Fortunately for Shelby, word got out that he was on his way to whack some loyalists, and every militiaman in the area wanted to get in on the action. Shelby’s force gathered men along the way and was nearly 600 strong by the time he arrived outside the fort on 30 July 1780. It still wasn’t enough though, six hundred regulars might have been able to take Thicketty Fort by storm with heavy casualties, but six hundred militia could not. And surprise was lost, the same word that substantially increased Shelby’s force, also alerted Moore to the danger.

When called upon to surrender, the fierce and intimidatingly massive 6’ 7” tall Moore confidently stated he’d fight to the death before surrendering, especially so with the British sergeant major hurling insults from the second floor of the blockhouse.

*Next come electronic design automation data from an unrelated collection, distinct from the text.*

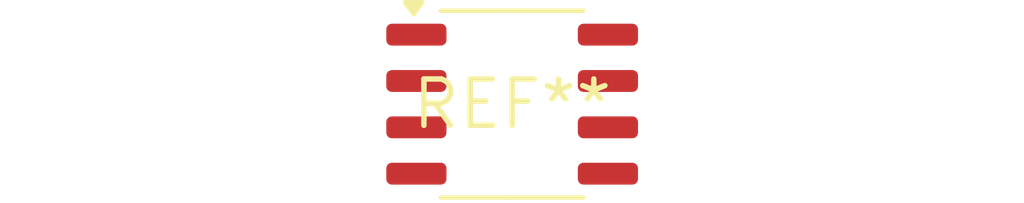
<source format=kicad_pcb>
(kicad_pcb (version 20240108) (generator pcbnew)

  (general
    (thickness 1.6)
  )

  (paper "A4")
  (layers
    (0 "F.Cu" signal)
    (31 "B.Cu" signal)
    (32 "B.Adhes" user "B.Adhesive")
    (33 "F.Adhes" user "F.Adhesive")
    (34 "B.Paste" user)
    (35 "F.Paste" user)
    (36 "B.SilkS" user "B.Silkscreen")
    (37 "F.SilkS" user "F.Silkscreen")
    (38 "B.Mask" user)
    (39 "F.Mask" user)
    (40 "Dwgs.User" user "User.Drawings")
    (41 "Cmts.User" user "User.Comments")
    (42 "Eco1.User" user "User.Eco1")
    (43 "Eco2.User" user "User.Eco2")
    (44 "Edge.Cuts" user)
    (45 "Margin" user)
    (46 "B.CrtYd" user "B.Courtyard")
    (47 "F.CrtYd" user "F.Courtyard")
    (48 "B.Fab" user)
    (49 "F.Fab" user)
    (50 "User.1" user)
    (51 "User.2" user)
    (52 "User.3" user)
    (53 "User.4" user)
    (54 "User.5" user)
    (55 "User.6" user)
    (56 "User.7" user)
    (57 "User.8" user)
    (58 "User.9" user)
  )

  (setup
    (pad_to_mask_clearance 0)
    (pcbplotparams
      (layerselection 0x00010fc_ffffffff)
      (plot_on_all_layers_selection 0x0000000_00000000)
      (disableapertmacros false)
      (usegerberextensions false)
      (usegerberattributes false)
      (usegerberadvancedattributes false)
      (creategerberjobfile false)
      (dashed_line_dash_ratio 12.000000)
      (dashed_line_gap_ratio 3.000000)
      (svgprecision 4)
      (plotframeref false)
      (viasonmask false)
      (mode 1)
      (useauxorigin false)
      (hpglpennumber 1)
      (hpglpenspeed 20)
      (hpglpendiameter 15.000000)
      (dxfpolygonmode false)
      (dxfimperialunits false)
      (dxfusepcbnewfont false)
      (psnegative false)
      (psa4output false)
      (plotreference false)
      (plotvalue false)
      (plotinvisibletext false)
      (sketchpadsonfab false)
      (subtractmaskfromsilk false)
      (outputformat 1)
      (mirror false)
      (drillshape 1)
      (scaleselection 1)
      (outputdirectory "")
    )
  )

  (net 0 "")

  (footprint "SOP-8_3.9x4.9mm_P1.27mm" (layer "F.Cu") (at 0 0))

)

</source>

Out of sight of the fort, Shelby spent the next hour or so organizing his men. In a grand show of force, Shelby marched his men out of the woods and they formed up in battle lines just outside musket range, shouting Indian war cries from their ranks at the fort. The militia marched as if they were regulars, mostly due to the fact that the 18 separate militia companies were quite small, and officer and NCO heavy due to the circumstances of the force’s creation. The demonstration made an impression.

Against this intimidating backdrop, Shelby again demanded Moore’s surrender, and if he didn’t, the result would be Tarleton’s Quarter when the patriots inevitably overwhelmed the fort. If he surrendered, they’d be protected. This was no idle threat: the aftermath of Ramseur’s Mill saw blood raged patriots tomahawk and scalp their own wounded brothers and cousins. The powerful display and the threat of massacre broke Moore, whose great frame no longer seemed so intimidating.

Despite the protestations of the British sergeant major, Moore surrendered the fort. Shelby captured all 93 of the garrison, and another 250 loaded muskets, most stacked by the loop holes of the blockhouse ready to fire. Had Shelby attacked, his men would have assaulted into a meat grinder, and his militia would have melted away. This is no doubt something the British sergeant major would have surely pointed out. Furthermore, they had ample ammunition to defeat a force twice Shelby’s size. If blood would have been shed at any point, there was no way Shelby could have won the battle. But, none was. Shelby took his prisoners and captured provisions, and triumphantly marched backed to McDowell’s Camp at Cherokee Ford.

The bloodless victory was celebrated by the Americans throughout the South. Like Doolittle’s Raid 162 years later, the capture of Thicketty Fort had effect completely out of proportion to the numbers involved. The victory convinced McDowell, Shelby and other patriot leaders, such as Thomas Sumter, to begin a campaign focusing on the vulnerable loyalist training camps and isolated outposts that dotted the South, further separating the population from the British. The fall of Thicketty Fort shocked Ferguson and Cornwallis and confirmed that the patriots would overwhelm the loyalists unless Ferguson secured the back country soon. Rumor had an American army heading south under Horatio Gates. Cornwallis needed his flank secure from the pesky American partisans if he was going to defeat the victor of Saratoga. They accelerated Ferguson’s timeline against the overmountain men and the southern patriot militia massing in the mountains.